Print the data below exactly, but only the lines from the one containing "con cappuccio trasparente è ott" down to the one containing "A implementação visa ad", inclusive.
· · · · ·
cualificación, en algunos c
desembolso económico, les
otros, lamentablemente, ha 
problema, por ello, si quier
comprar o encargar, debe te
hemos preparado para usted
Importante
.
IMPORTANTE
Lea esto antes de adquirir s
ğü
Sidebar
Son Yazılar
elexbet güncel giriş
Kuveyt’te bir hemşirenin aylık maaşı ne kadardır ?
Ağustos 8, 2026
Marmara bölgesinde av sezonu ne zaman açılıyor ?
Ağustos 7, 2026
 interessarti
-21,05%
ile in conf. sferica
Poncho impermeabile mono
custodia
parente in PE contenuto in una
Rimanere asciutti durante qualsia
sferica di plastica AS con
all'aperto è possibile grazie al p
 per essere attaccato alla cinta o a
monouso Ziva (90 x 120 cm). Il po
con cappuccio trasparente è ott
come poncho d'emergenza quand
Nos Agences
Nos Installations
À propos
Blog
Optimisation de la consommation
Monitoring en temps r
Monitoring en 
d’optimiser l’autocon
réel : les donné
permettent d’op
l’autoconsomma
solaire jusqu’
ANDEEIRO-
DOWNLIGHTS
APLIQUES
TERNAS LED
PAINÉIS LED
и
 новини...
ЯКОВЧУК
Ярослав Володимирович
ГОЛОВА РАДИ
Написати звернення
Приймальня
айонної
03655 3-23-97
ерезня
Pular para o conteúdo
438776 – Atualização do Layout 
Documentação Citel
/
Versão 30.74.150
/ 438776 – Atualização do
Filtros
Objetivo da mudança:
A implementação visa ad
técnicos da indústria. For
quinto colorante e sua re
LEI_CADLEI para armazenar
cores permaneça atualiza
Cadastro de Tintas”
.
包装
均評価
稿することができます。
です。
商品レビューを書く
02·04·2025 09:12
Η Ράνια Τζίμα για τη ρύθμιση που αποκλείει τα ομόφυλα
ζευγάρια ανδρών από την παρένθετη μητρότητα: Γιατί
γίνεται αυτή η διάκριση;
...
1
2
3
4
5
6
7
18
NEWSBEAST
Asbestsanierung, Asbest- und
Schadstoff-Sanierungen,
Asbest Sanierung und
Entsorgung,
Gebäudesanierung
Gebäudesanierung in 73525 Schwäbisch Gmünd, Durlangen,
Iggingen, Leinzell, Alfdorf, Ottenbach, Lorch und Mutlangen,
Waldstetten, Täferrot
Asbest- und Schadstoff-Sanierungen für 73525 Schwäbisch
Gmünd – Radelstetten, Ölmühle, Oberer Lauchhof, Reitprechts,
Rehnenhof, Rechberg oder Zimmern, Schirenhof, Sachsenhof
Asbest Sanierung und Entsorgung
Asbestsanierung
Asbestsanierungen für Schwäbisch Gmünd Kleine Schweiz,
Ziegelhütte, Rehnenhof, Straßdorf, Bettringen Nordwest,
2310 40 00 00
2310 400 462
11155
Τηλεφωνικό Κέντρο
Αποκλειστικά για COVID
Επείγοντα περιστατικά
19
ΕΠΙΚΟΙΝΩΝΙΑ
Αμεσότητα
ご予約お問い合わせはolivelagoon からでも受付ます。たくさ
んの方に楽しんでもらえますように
· · · · ·
> **TASK OUTPUT**:
con cappuccio trasparente è ott
come poncho d'emergenza quand
Nos Agences
Nos Installations
À propos
Blog
Optimisation de la consommation
Monitoring en temps r
Monitoring en 
d’optimiser l’autocon
réel : les donné
permettent d’op
l’autoconsomma
solaire jusqu’
ANDEEIRO-
DOWNLIGHTS
APLIQUES
TERNAS LED
PAINÉIS LED
и
 новини...
ЯКОВЧУК
Ярослав Володимирович
ГОЛОВА РАДИ
Написати звернення
Приймальня
айонної
03655 3-23-97
ерезня
Pular para o conteúdo
438776 – Atualização do Layout 
Documentação Citel
/
Versão 30.74.150
/ 438776 – Atualização do
Filtros
Objetivo da mudança:
A implementação visa ad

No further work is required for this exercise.